■ **EXERCISE TEXT**:
>>>>>

Maybe it's some kind of karmic reward for being careful. The mail carrier has been very nice to me this week.
First, this showed up:
Catalog for the Morven Museum exhibit of New Jersey schoolgirl samplers
This is a beautiful book for a sampler lover and includes extensive notes on the lives of the stitchers as well as information on each sampler. If you can't get to the exhibit, this is the next best thing. If you can get to the exhibit, this is a wonderful reminder.
Then, on the same day:
A kit from Alison Cole
There's an embroidery frame that arrived with it, but I can't get it all in the picture easily, so just take my word for it.
My dad's side of the family had a lot of Welsh blood and I've wanted this for awhile. I will probably wait to start on it until I have some days off during the holidays--I want to give it my undivided attention when I start.
The MOST exquisite laying tool
Hanson Stone, Portland OR
Gay Ann Rogers just wrapped up her eWeek and,this year, she offered some beautiful wooden and beaded accessories. They were all lovely and if my budget had allowed, I would have grabbed more. The artists who made this also do blown glass and buttons and so much more--and I'll share that info when I lay my hands on their business card again. I have already filed it in my collection of important business cards for artisans and crafters, since I know I will be contacting them again.

<<<<<

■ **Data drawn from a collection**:
>>>>>

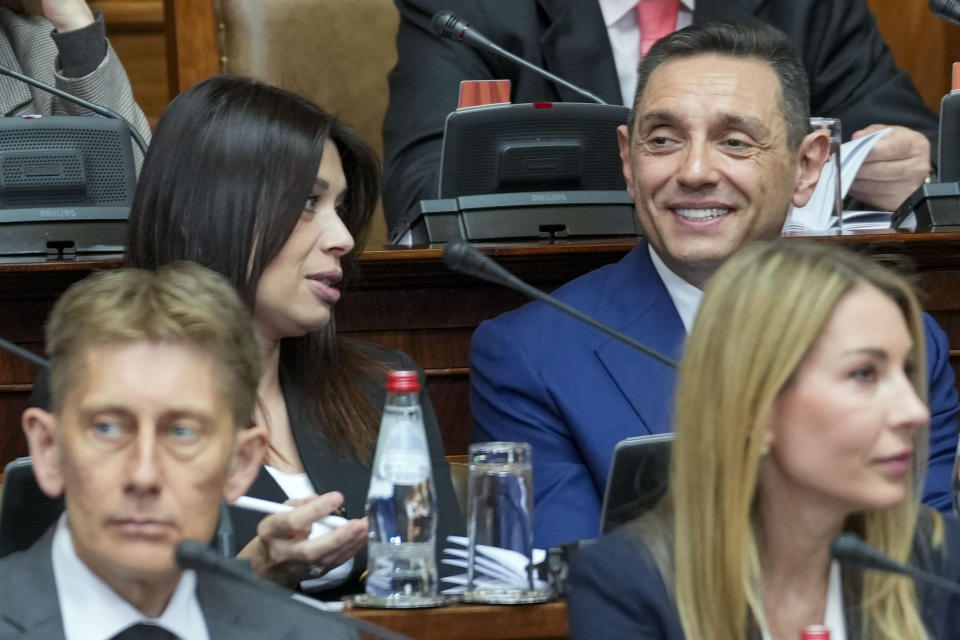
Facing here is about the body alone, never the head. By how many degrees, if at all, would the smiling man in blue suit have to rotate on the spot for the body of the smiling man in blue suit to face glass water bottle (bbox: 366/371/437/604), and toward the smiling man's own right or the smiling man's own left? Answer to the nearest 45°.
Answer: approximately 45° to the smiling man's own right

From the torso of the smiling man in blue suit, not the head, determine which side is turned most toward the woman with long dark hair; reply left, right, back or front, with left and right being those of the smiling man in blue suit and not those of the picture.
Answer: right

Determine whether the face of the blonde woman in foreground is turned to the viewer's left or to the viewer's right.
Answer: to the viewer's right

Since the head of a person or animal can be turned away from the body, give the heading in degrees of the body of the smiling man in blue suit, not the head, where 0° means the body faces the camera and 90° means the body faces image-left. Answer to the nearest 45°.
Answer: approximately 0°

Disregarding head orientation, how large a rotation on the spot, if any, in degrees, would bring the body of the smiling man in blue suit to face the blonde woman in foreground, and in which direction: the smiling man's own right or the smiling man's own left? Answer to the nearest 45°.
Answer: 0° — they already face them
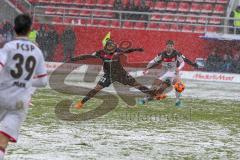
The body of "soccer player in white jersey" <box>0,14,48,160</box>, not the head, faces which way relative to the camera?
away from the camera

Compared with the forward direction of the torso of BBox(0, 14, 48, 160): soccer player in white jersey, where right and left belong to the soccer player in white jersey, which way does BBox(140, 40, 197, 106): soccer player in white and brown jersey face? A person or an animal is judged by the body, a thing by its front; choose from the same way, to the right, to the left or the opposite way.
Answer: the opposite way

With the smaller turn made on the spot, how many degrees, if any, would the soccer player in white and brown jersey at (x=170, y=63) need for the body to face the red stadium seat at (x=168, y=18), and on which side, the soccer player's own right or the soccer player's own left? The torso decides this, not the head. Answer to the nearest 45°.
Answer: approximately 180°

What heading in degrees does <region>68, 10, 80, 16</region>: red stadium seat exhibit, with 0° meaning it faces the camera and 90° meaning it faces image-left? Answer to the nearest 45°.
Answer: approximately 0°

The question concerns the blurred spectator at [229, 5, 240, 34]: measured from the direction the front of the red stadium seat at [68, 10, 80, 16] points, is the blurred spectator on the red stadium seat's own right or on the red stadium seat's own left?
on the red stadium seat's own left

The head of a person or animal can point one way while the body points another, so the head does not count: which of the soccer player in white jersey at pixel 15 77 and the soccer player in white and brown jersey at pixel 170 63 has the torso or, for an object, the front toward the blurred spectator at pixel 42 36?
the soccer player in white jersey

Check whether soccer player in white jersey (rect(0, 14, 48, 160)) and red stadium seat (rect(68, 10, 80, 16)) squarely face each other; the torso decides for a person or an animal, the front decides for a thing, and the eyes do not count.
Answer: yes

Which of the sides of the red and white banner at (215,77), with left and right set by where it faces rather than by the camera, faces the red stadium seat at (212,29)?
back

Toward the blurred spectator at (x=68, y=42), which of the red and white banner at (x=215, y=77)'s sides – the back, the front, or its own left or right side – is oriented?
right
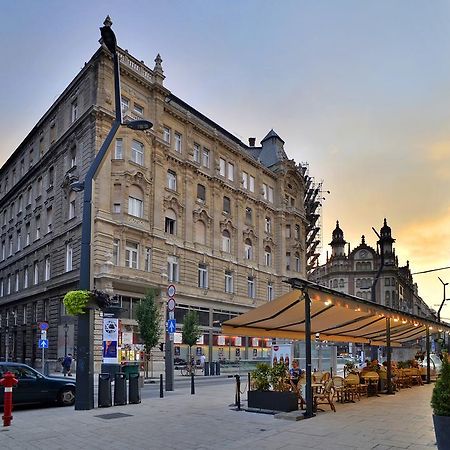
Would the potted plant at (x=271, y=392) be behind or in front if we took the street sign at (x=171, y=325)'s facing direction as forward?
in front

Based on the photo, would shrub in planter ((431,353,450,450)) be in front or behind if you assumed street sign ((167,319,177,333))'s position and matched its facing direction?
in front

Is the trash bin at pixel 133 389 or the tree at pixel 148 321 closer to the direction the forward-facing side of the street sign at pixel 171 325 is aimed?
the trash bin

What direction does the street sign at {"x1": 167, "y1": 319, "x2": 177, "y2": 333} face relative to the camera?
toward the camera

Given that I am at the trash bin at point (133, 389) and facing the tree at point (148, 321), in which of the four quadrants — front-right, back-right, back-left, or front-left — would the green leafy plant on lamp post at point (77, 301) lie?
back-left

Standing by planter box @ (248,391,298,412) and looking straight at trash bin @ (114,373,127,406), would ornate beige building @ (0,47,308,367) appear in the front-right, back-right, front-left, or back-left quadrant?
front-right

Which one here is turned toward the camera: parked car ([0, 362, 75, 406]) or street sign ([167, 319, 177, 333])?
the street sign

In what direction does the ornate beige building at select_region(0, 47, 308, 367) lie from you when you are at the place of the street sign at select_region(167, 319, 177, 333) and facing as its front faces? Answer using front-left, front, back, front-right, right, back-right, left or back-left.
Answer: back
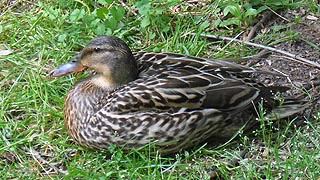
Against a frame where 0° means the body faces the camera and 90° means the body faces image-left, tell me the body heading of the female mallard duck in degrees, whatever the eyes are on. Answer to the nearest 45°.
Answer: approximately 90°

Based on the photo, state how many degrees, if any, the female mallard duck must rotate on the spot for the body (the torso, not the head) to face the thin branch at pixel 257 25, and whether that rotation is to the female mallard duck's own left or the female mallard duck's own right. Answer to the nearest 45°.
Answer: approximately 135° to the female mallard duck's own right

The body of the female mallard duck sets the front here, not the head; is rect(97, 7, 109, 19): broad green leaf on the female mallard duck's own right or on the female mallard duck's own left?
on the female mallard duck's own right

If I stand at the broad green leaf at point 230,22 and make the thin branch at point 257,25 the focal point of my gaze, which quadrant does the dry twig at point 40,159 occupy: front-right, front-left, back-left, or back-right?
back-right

<<<<<
>>>>>

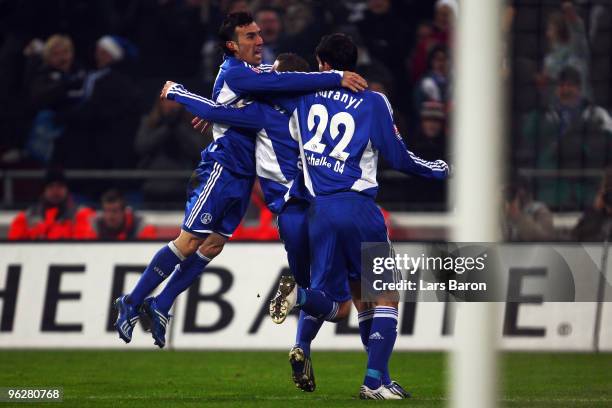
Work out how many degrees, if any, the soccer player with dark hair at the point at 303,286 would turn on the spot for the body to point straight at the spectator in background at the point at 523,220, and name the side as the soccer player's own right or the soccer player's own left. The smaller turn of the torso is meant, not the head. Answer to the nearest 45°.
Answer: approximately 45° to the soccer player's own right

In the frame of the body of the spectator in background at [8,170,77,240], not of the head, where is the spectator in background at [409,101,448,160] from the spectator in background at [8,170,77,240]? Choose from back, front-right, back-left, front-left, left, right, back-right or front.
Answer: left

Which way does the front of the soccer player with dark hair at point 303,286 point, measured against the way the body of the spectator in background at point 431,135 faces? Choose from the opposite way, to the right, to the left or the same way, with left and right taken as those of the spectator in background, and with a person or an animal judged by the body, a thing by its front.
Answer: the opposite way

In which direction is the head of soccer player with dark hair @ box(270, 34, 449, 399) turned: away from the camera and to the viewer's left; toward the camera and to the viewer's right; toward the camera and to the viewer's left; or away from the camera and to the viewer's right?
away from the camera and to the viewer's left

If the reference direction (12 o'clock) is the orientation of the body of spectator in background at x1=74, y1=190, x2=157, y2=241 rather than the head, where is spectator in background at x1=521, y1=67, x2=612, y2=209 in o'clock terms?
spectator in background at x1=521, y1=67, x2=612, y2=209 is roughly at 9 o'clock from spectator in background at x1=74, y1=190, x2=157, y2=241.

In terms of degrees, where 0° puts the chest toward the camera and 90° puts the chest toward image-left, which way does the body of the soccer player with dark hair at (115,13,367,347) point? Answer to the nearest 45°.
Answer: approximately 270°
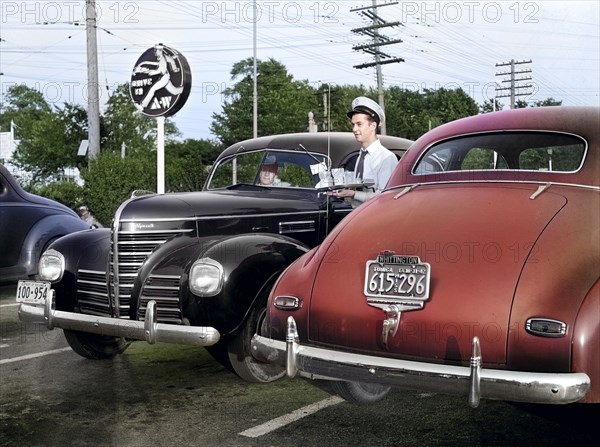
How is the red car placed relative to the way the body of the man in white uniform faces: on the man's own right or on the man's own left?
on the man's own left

<<<<<

■ **REQUIRED TASKS**:
a) Decide whether each statement agrees with the blog post, and answer yes or no with the words from the post that settle it: (i) The catalog is for an exhibit at the Morven Museum. (ii) The writer's mother's side of the family had a lot of Welsh blood. (iii) The writer expects to begin the kit during days off over the holidays.
b) Please reproduce the part of the blog post starting with "Maybe it's some" and going on through "word for it.".
The lines play no part in what you are asked to do.

■ **OUTPUTS IN ORDER**:
a)
(i) Yes: "Catalog for the Morven Museum exhibit of New Jersey schoolgirl samplers"
(ii) No: "My dad's side of the family had a lot of Welsh blood"
(iii) Yes: "I will probably wait to start on it until I have some days off during the holidays"

b)
Maybe it's some kind of karmic reward for being careful. The mail carrier has been very nice to me this week.
First, this showed up:
Catalog for the Morven Museum exhibit of New Jersey schoolgirl samplers
This is a beautiful book for a sampler lover and includes extensive notes on the lives of the stitchers as well as information on each sampler. If you can't get to the exhibit, this is the next best thing. If you can get to the exhibit, this is a wonderful reminder.
Then, on the same day:
A kit from Alison Cole
There's an embroidery frame that arrived with it, but I can't get it all in the picture easily, so just take my word for it.